The nonprofit organization that looks after name and internet domains has been hit by a spear phishing hack that has compromised company data, reports The Register.
ICANN - or the Internet Corporation for Assigned Names and Numbers - revealed the breach on a statement on its website this week. It appears that the attacks began last month, and seemed to originate from ICANN servers in order to fool the employees targeted. "The attack resulted in the compromise of the email credentials of several ICANN staff members," the organization explained.
The details were then used to access systems within ICANN, including the Centralized Zone Data System, the Whois portal, the organization's blog and the Governmental Advisory Committee's wiki. The latter of these contains private employee details, as well as giving those with access a view of the zone files of the world's generic top-level domains. Although nobody can alter the files within the system, hackers would have managed to access information on who is registered within the system, with data such as names, postal addresses, email addresses, usernames and passwords.

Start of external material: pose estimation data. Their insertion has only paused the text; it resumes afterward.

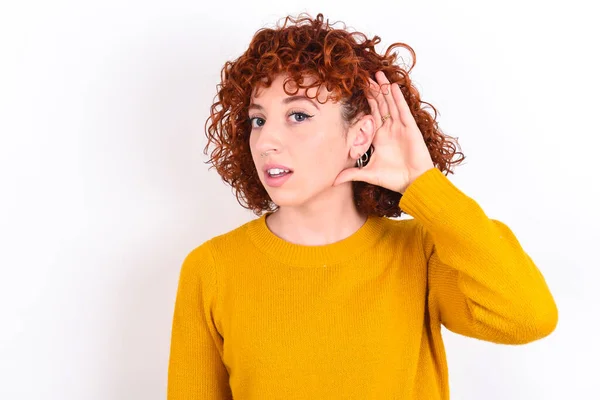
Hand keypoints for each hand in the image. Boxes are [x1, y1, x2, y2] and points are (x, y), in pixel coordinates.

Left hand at [333, 71, 434, 193]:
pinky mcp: (410, 128)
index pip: (372, 114)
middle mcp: (389, 129)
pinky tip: (393, 86)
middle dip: (374, 91)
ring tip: (378, 75)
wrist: (413, 183)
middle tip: (366, 76)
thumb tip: (332, 181)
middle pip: (381, 105)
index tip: (359, 90)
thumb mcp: (368, 174)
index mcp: (379, 137)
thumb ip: (351, 174)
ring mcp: (400, 127)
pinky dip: (397, 98)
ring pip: (390, 104)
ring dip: (384, 89)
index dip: (367, 102)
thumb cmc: (394, 179)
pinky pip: (402, 110)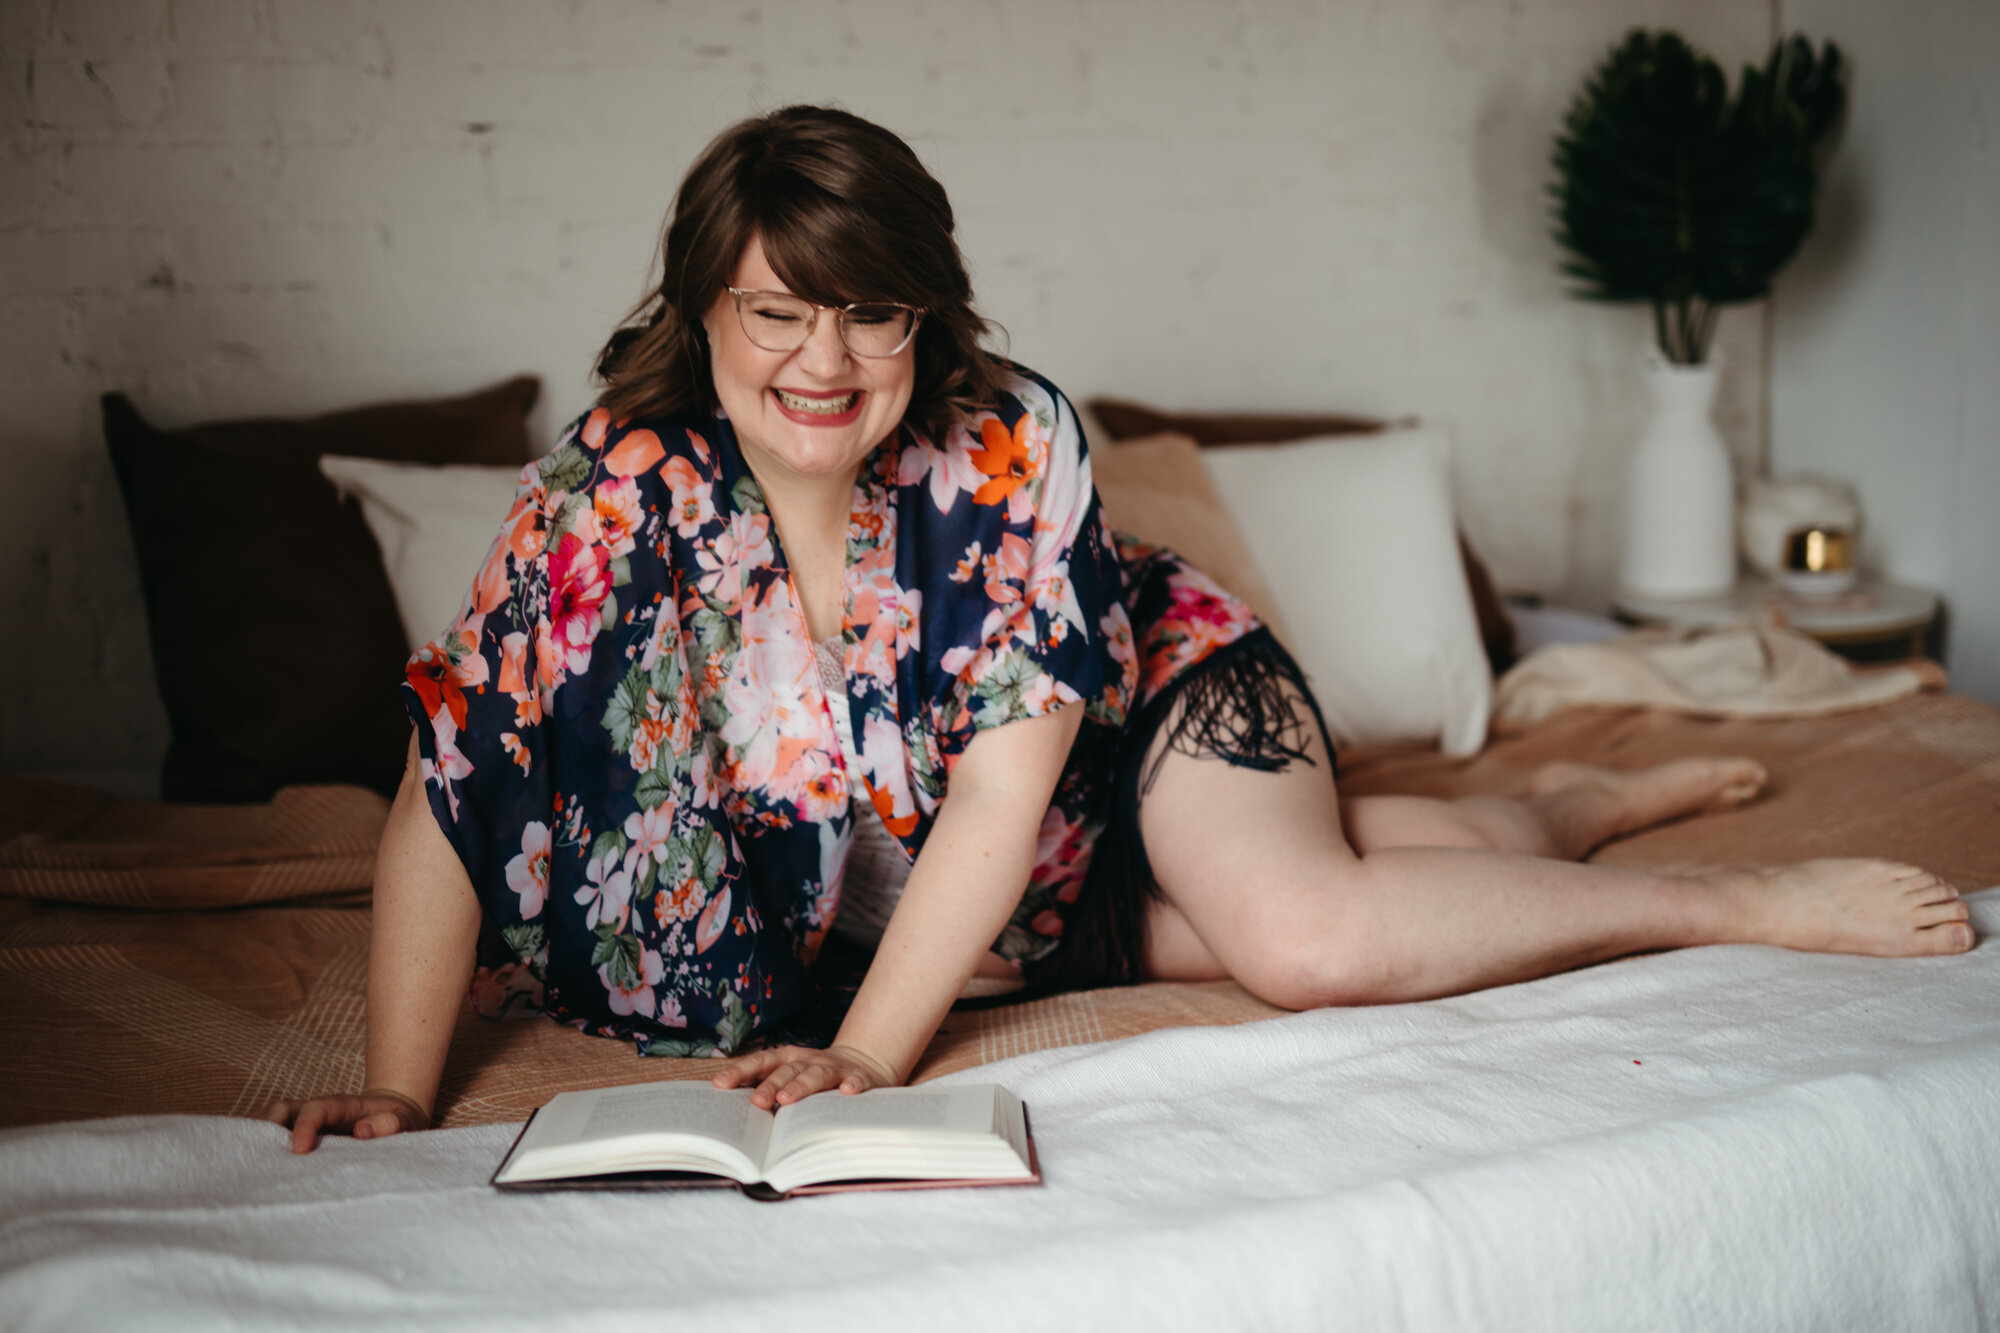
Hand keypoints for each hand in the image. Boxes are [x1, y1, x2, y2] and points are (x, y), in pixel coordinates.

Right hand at [264, 1088, 429, 1153]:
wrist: (395, 1117)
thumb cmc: (399, 1121)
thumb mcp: (405, 1121)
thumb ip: (390, 1124)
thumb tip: (361, 1131)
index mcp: (343, 1105)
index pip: (316, 1109)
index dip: (305, 1126)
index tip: (299, 1150)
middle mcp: (319, 1110)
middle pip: (284, 1109)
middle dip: (268, 1127)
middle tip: (259, 1157)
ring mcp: (307, 1121)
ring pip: (275, 1121)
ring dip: (260, 1137)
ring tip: (250, 1163)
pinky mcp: (303, 1134)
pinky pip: (277, 1135)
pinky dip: (263, 1145)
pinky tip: (254, 1165)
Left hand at [711, 1044, 899, 1108]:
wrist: (862, 1062)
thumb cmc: (815, 1078)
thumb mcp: (791, 1078)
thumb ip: (768, 1091)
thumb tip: (733, 1113)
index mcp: (788, 1059)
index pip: (761, 1062)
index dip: (741, 1071)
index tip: (720, 1084)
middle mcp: (809, 1061)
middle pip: (787, 1070)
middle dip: (771, 1085)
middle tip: (756, 1102)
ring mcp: (834, 1068)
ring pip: (816, 1075)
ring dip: (801, 1086)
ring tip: (787, 1100)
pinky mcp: (859, 1077)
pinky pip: (855, 1080)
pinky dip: (852, 1084)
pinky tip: (847, 1091)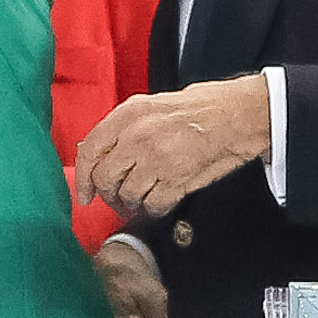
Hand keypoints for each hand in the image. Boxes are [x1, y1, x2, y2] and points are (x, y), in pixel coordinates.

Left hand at [74, 74, 274, 218]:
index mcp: (128, 115)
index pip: (90, 150)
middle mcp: (138, 135)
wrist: (235, 115)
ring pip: (127, 194)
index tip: (84, 193)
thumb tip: (97, 154)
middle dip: (108, 195)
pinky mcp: (177, 177)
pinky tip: (159, 203)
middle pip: (104, 177)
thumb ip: (121, 129)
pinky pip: (153, 204)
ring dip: (132, 204)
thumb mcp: (150, 108)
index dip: (83, 177)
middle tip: (116, 200)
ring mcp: (157, 158)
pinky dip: (154, 209)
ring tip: (140, 201)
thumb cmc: (197, 110)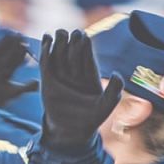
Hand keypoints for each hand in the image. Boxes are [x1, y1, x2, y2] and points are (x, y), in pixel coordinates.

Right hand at [39, 29, 122, 148]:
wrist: (70, 131)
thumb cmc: (90, 119)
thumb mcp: (107, 105)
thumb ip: (115, 90)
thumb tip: (118, 74)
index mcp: (90, 77)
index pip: (87, 57)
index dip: (85, 46)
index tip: (82, 35)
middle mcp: (75, 75)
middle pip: (73, 53)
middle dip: (72, 42)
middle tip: (70, 32)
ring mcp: (60, 78)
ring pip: (59, 56)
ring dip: (58, 43)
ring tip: (58, 32)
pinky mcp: (47, 81)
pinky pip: (46, 63)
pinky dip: (45, 51)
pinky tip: (46, 39)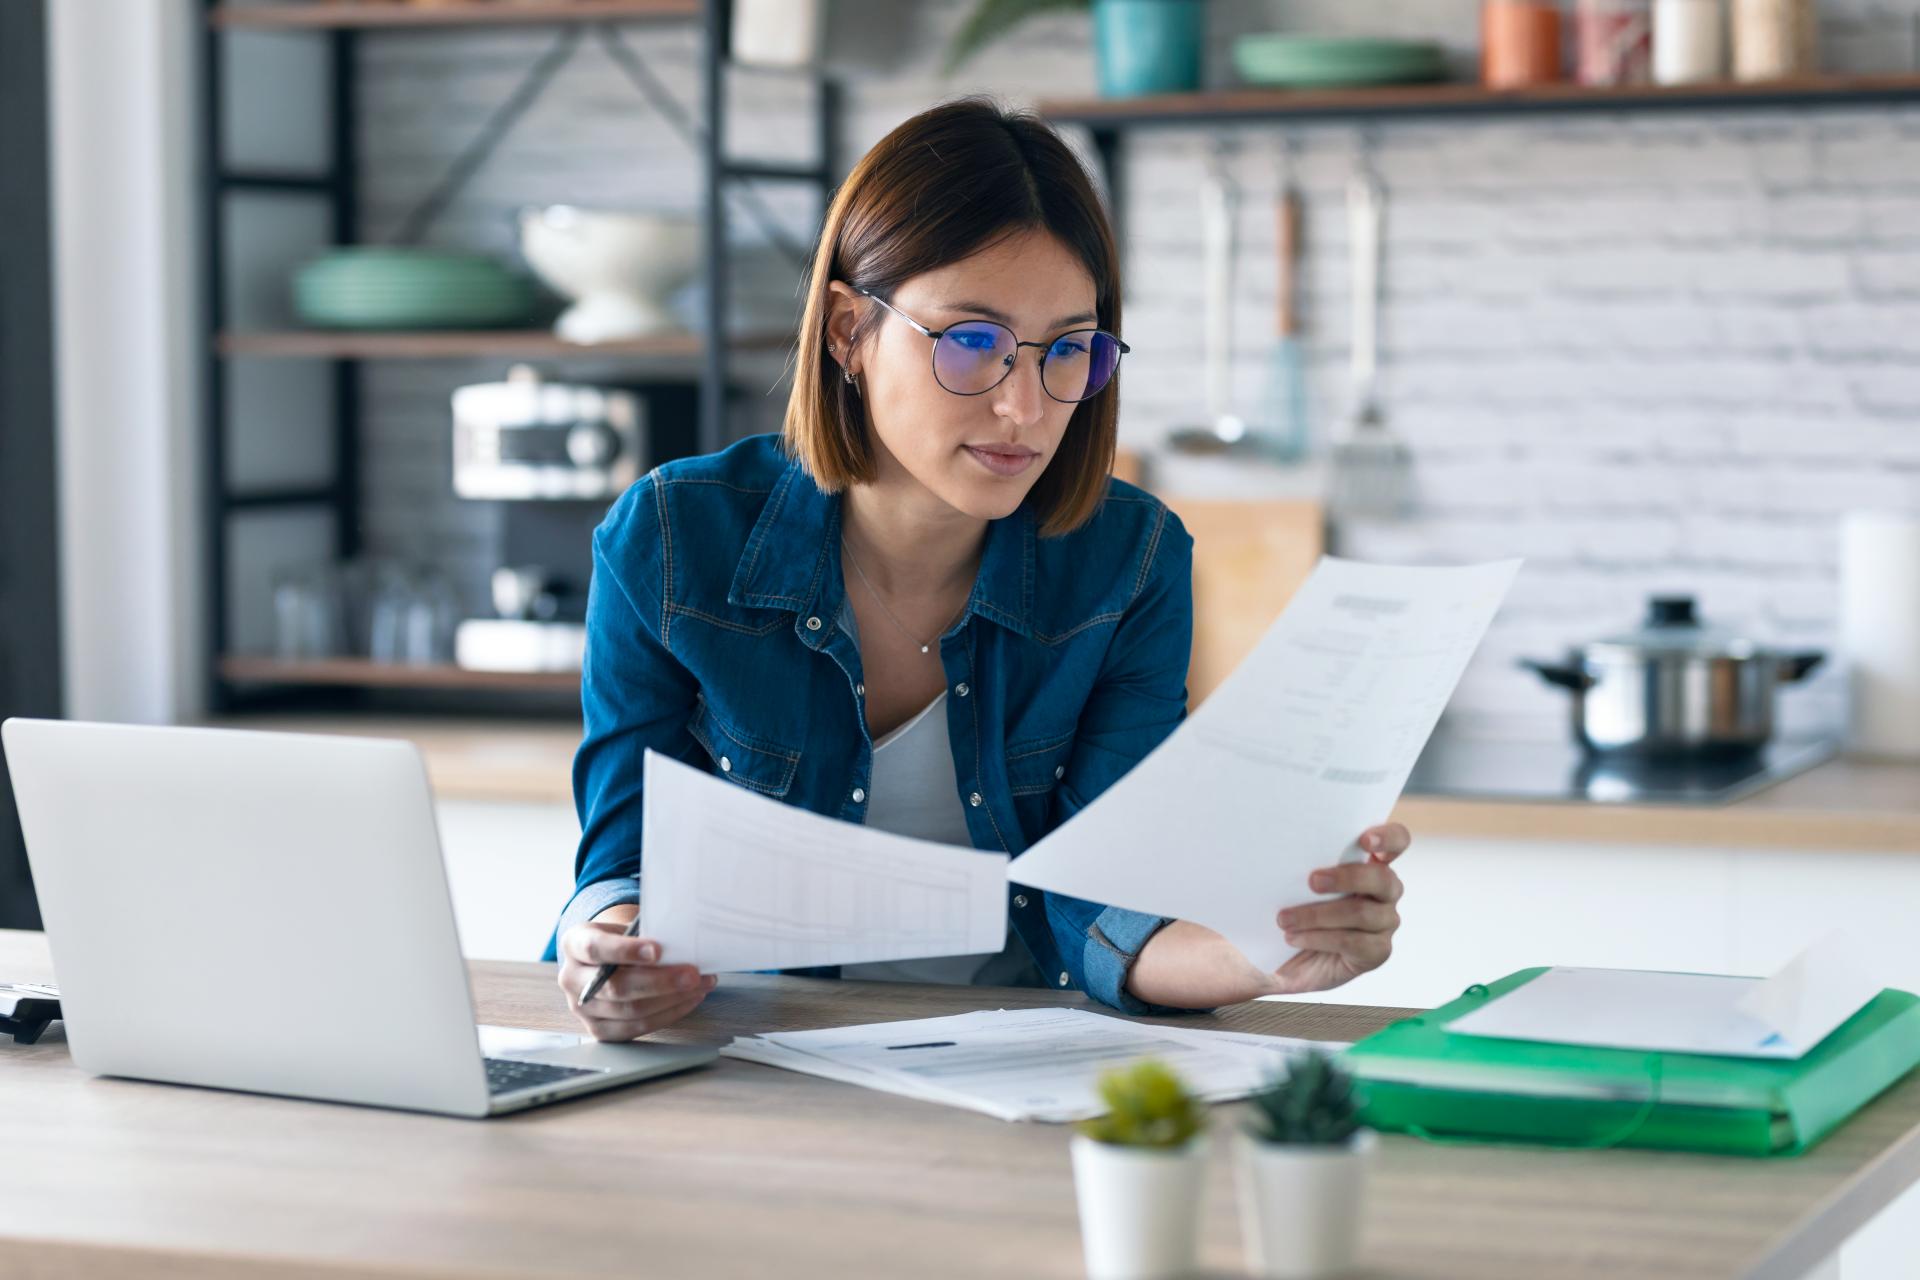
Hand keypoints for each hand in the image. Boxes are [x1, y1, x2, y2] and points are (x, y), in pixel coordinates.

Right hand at [557, 911, 716, 1041]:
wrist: (606, 960)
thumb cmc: (620, 939)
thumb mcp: (624, 927)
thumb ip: (645, 934)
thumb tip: (683, 943)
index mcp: (574, 944)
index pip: (595, 949)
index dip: (626, 951)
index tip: (657, 950)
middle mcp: (571, 978)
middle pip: (616, 987)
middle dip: (661, 982)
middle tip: (692, 974)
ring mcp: (582, 1009)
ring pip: (631, 1011)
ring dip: (672, 999)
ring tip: (700, 985)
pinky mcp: (599, 1029)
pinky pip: (637, 1027)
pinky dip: (669, 1014)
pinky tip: (688, 1000)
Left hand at [1266, 822, 1409, 995]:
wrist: (1285, 958)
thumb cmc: (1294, 910)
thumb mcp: (1295, 885)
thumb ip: (1302, 865)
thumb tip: (1279, 847)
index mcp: (1371, 863)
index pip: (1397, 841)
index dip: (1388, 837)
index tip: (1364, 840)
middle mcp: (1385, 891)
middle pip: (1382, 878)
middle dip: (1347, 877)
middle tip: (1312, 881)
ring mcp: (1385, 922)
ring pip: (1362, 913)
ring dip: (1317, 915)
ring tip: (1285, 919)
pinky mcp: (1377, 952)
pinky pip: (1352, 942)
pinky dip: (1318, 938)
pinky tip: (1294, 937)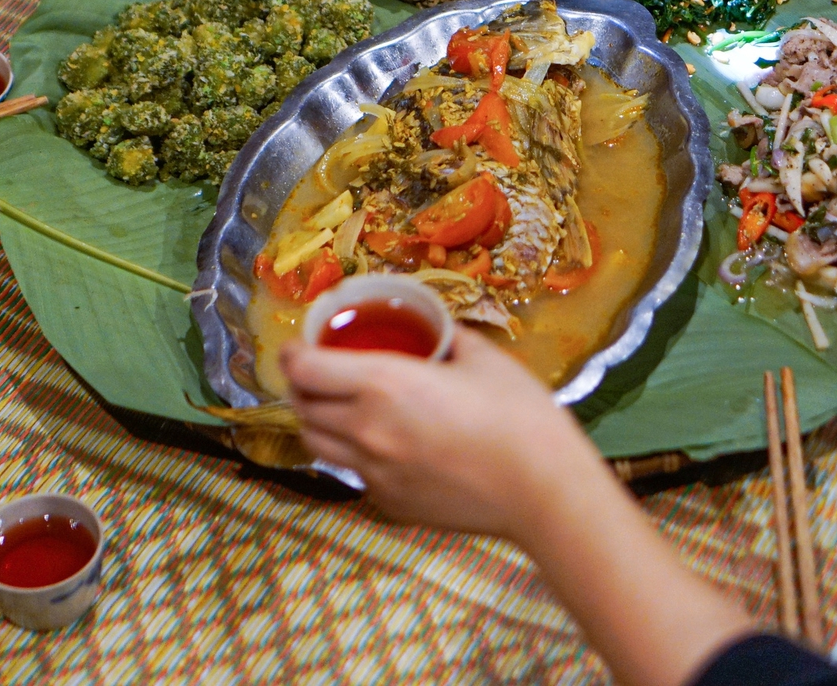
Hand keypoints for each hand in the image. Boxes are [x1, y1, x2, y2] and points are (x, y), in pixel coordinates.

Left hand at [281, 328, 600, 540]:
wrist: (542, 488)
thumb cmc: (517, 413)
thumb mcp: (483, 357)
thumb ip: (446, 338)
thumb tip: (433, 331)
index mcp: (382, 384)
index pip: (305, 370)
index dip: (294, 354)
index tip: (301, 345)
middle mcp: (365, 430)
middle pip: (302, 409)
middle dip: (302, 386)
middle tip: (319, 373)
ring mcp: (374, 474)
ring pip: (318, 446)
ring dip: (320, 422)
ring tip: (341, 409)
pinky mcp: (390, 504)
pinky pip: (354, 474)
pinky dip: (355, 455)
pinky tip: (386, 445)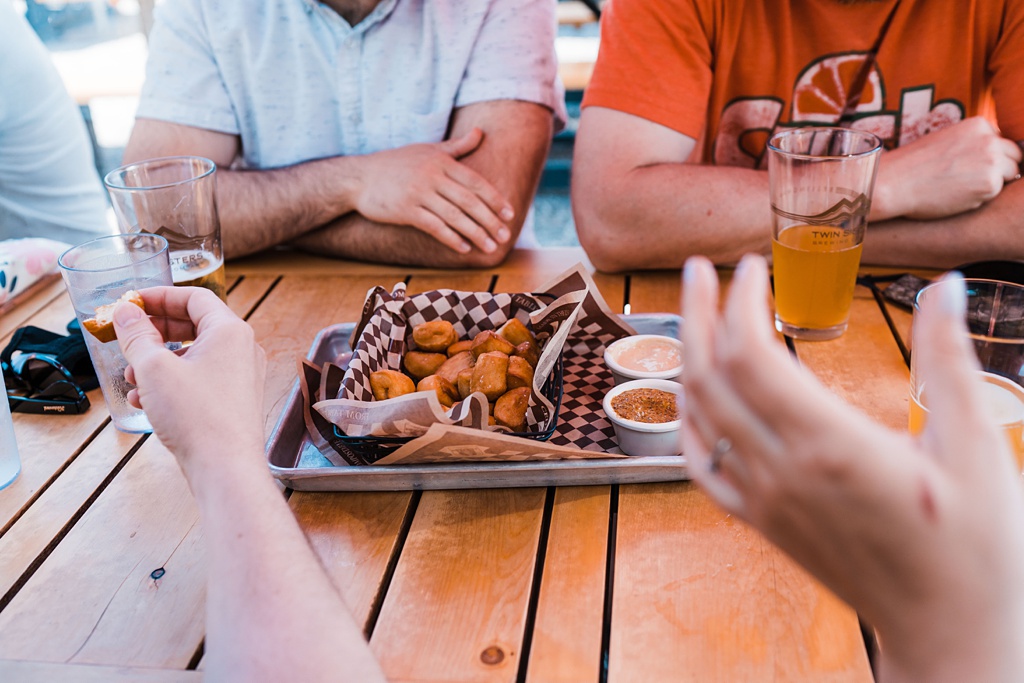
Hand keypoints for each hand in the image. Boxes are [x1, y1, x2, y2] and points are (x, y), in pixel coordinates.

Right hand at [112, 286, 266, 483]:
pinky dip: (172, 384)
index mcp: (230, 331)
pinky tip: (146, 401)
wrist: (225, 467)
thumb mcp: (154, 369)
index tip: (131, 303)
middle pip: (193, 326)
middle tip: (126, 338)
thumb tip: (125, 313)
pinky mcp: (234, 400)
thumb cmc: (196, 415)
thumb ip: (137, 335)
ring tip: (132, 378)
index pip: (194, 298)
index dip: (159, 296)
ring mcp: (241, 376)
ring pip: (193, 357)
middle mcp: (242, 349)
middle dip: (154, 333)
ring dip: (158, 363)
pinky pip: (199, 380)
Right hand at [350, 127, 514, 253]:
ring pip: (454, 216)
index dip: (495, 199)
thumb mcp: (428, 150)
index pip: (475, 182)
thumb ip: (457, 146)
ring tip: (490, 247)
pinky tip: (463, 248)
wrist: (360, 177)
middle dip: (490, 220)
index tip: (510, 214)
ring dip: (475, 233)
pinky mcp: (405, 210)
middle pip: (469, 201)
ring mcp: (418, 193)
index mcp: (441, 161)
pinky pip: (433, 226)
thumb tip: (480, 132)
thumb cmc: (397, 163)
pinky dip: (450, 238)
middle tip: (505, 236)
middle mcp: (432, 175)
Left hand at [681, 255, 1023, 680]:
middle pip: (709, 375)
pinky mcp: (761, 522)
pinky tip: (695, 396)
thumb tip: (948, 286)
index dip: (738, 301)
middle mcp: (782, 470)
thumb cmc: (974, 545)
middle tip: (699, 269)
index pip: (750, 354)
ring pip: (698, 415)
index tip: (751, 266)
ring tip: (695, 316)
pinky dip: (689, 420)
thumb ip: (951, 362)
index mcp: (829, 445)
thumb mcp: (976, 447)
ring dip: (688, 358)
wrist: (945, 629)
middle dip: (698, 313)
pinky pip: (702, 465)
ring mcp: (763, 500)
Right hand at [872, 117, 1022, 220]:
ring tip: (959, 188)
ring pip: (1009, 176)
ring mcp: (992, 161)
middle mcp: (990, 139)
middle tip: (970, 181)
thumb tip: (993, 156)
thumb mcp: (945, 141)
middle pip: (1014, 157)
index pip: (1002, 141)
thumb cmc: (912, 166)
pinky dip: (978, 199)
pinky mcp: (990, 184)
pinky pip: (994, 195)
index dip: (990, 157)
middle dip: (999, 169)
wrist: (892, 183)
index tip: (972, 168)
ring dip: (990, 184)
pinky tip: (954, 196)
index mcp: (978, 124)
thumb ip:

"Although the passwords were stored as salted cryptographic hashes, we have deactivated all CZDS passwords as a precaution," the statement explained. The organization is also "providing notices" to all CZDS users whose personal information could be under threat.
PC Mag speculates that the nature of the statement suggests that employees will have clicked on questionable links within legitimate looking emails, or downloaded attachments. In any case, ICANN has promised more precautions in future, stating that "since discovering the attack, we have implemented additional security measures."
"We are providing information about this incident publicly, not just because of our commitment to openness and transparency, but also because sharing of cybersecurity information helps all involved assess threats to their systems," the statement concluded.